Consequently, modern art critics, bereft of any normative frame of reference in
our time are all at sea as to what constitutes ‘good’ art and what ‘bad’. Wily businessmen like Saatchi and Saatchi
and unscrupulous curators everywhere are ever ready to capitalize on their
ignorance and on the befuddlement of the public in general.
Since the
‘scandalous’ arrival of Duchamp’s urinal the use of context has become a
favorite weapon in the artist’s armatorium.
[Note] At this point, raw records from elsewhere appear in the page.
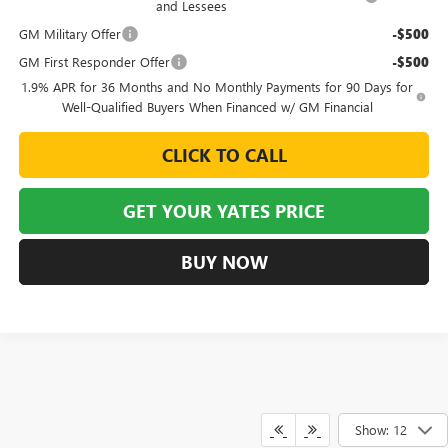
and Lessees
GM Military Offer
-$500
GM First Responder Offer
-$500
1.9% APR for 36 Months and No Monthly Payments for 90 Days for
Well-Qualified Buyers When Financed w/ GM Financial
CLICK TO CALL
GET YOUR YATES PRICE
BUY NOW
Show: 12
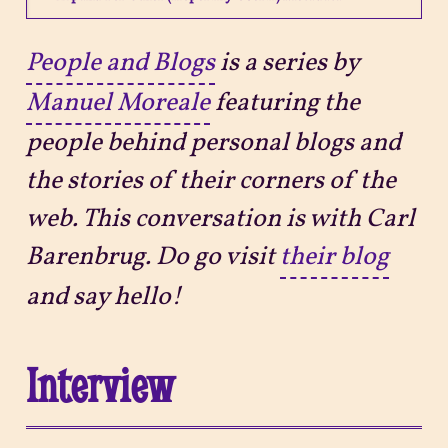
Projects
People and Blogs
is a series by
Manuel Moreale
featuring the
Sitemap
people behind personal blogs and
the stories of their corners of the
web. This conversation is with Carl
Barenbrug. Do go visit
their blog
and say hello!
Interview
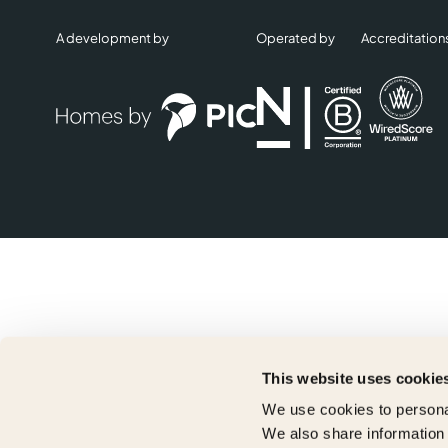
A development by
Operated by
Accreditation
This website uses cookie
We use cookies to personal
We also share information 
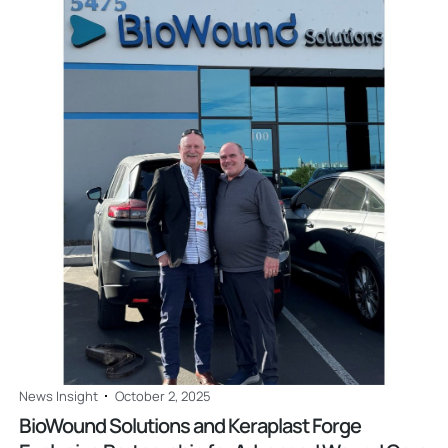
Read
News Insight
October 2, 2025
BioWound Solutions and Keraplast Forge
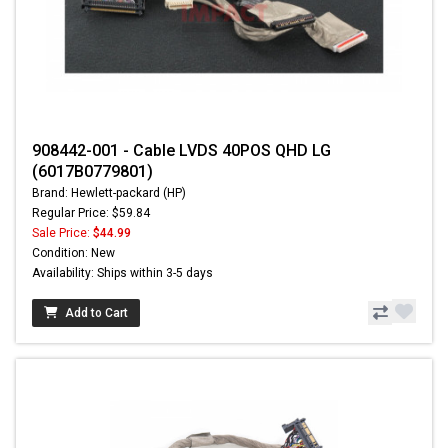
908442-001 - Cable LVDS 40POS QHD LG
(6017B0779801)
Brand: Hewlett-packard (HP)
Regular Price: $59.84
Sale Price:
$44.99
Condition: New
Availability: Ships within 3-5 days
Add to Cart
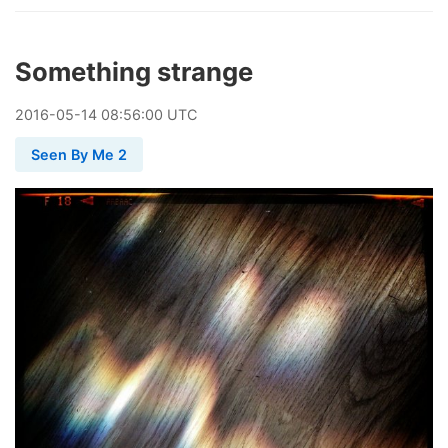
Something strange
2016
-
05
-
14
08:56:00 UTC
Seen By Me 2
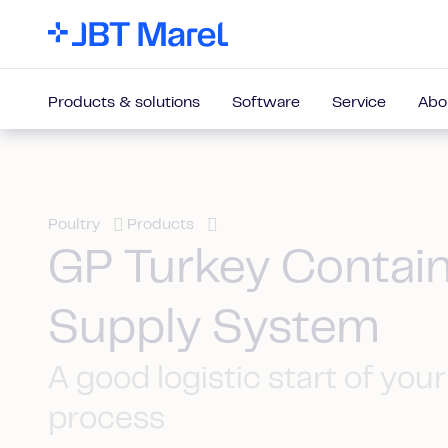
Products & solutions
Software
Service
Abo
Poultry
Products
GP Turkey Contai
Supply System
A good logistic start of your
process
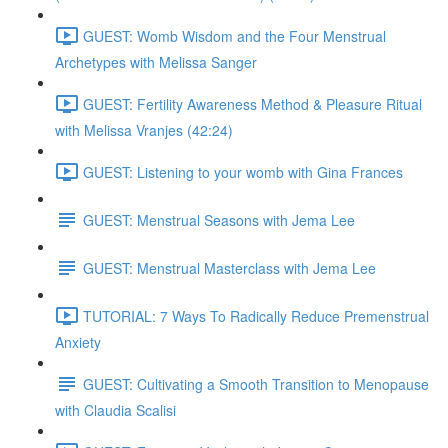
GUEST: Womb Wisdom and the Four Menstrual
Archetypes with Melissa Sanger
GUEST: Fertility Awareness Method & Pleasure Ritual
with Melissa Vranjes (42:24)
GUEST: Listening to your womb with Gina Frances
GUEST: Menstrual Seasons with Jema Lee
GUEST: Menstrual Masterclass with Jema Lee
TUTORIAL: 7 Ways To Radically Reduce Premenstrual
Anxiety
GUEST: Cultivating a Smooth Transition to Menopause
with Claudia Scalisi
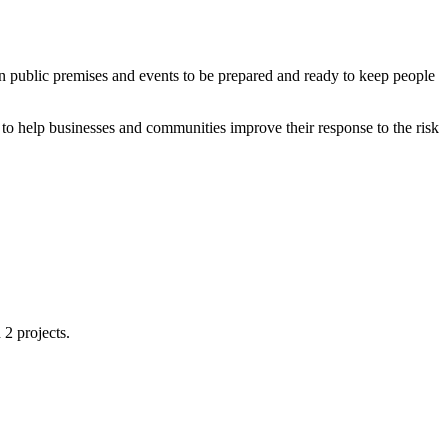
in public premises and events to be prepared and ready to keep people
to help businesses and communities improve their response to the risk
2 projects.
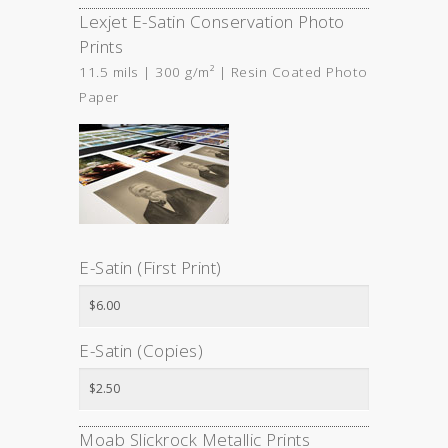
Lexjet E-Satin Conservation Photo
Prints
11.5 mils | 300 g/m² | Resin Coated Photo
Paper
E-Satin (First Print)
E-Satin (Copies)
Moab Slickrock Metallic Prints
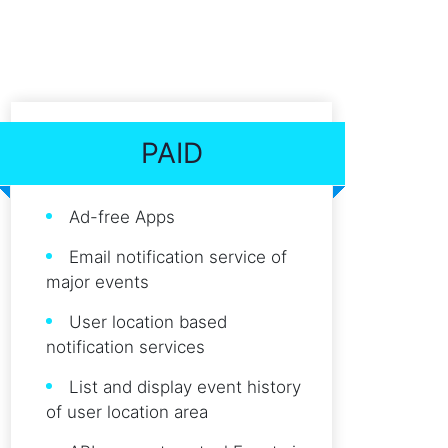
PAID
Ad-free Apps
Email notification service of
major events
User location based
notification services
List and display event history
of user location area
From that point of view there is really nothing new about Hirst’s
work. Surrealism, as a movement outside
of its psychological pretensions, was pragmatically an investigation into
context. In the era of New Age
thinking, of course, and technological “advancement” all this seems like old
hat these days but in their time these cultural statements were radical in the
extreme.
In the case of The Bogside Artists the context was
given. We were born into it. The site we chose to paint our murals, The
Bogside, was a familiar part of our habitat. It was a daily fact of our
existence, where we had lived and played, our history. It was drenched in blood. This by itself
would, paradoxically and despite the blunderbuss abuse of our critics, make our
work very reflective of where modern art is headed at the moment. For, it has
long been an embarrassing fact to many curators that the gallery itself
provides a false context for the
viewing of art. The gallery in effect becomes a mediator between the viewer for
whom the work was made and the artist himself. This leads to a reification of
the work and a corresponding alienation of the work, the artist and his
public. Art galleries therefore look
wistfully at community art and the work of muralists like ourselves. They
establish 'Outreach Programs' in the hope of redressing the balance. Performance artists, let us not forget, came
into being explicitly to fill this gap.
With
public art the modus operandi of the careerist artist whose will is to
challenge the viewer on the presupposition that the viewer is actually blind
and stupid, would nakedly contradict the context in which the mural artist
seeks to live. The muralist's first remit is to communicate; else he would not have chosen a public site in the
first place. He is willingly addressing public context, public mind, public
belief, public perceptions in all their variety and contradictions. He is not
appealing to the dilettante or the culture vulture. He is a rebel, painting
with passion because he knows that true art is poetry and poetry is not the
proper arena for careerism, which rightfully belongs to the market place and
its chicanery. He is appealing, first and foremost, to the man in the street,
on the assumption that the man in the street is not completely blind and no crazier than the artists who address him. This
is the context in which the muralist places himself. It can be thin ice to walk upon, as the experiences of The
Bogside Artists will readily testify; because it involves the whole social context. There are political currents to avoid and
tribal rapids to negotiate. We seek to honor
the context we have been given; not to abuse it in the name of an infantile
delusion of license masquerading as 'freedom' which alone characterizes much of
what passes for so-called 'contemporary art'. The notion that art which manages to evoke a negative reaction from the public is ergo 'good' art is one of those many delusions the art world has spawned for itself in the hope of keeping business alive in the face of the death of the sacred. The old game of using art to subvert Joe Public's hypocrisies is asburd however popular it may be among aspiring artists. The world has gone to seed and Joe Public, although he can still be pissed off on occasion, is as crazy as three waltzing mice and destined to remain so. The least we can do is to leave the afflicted alone.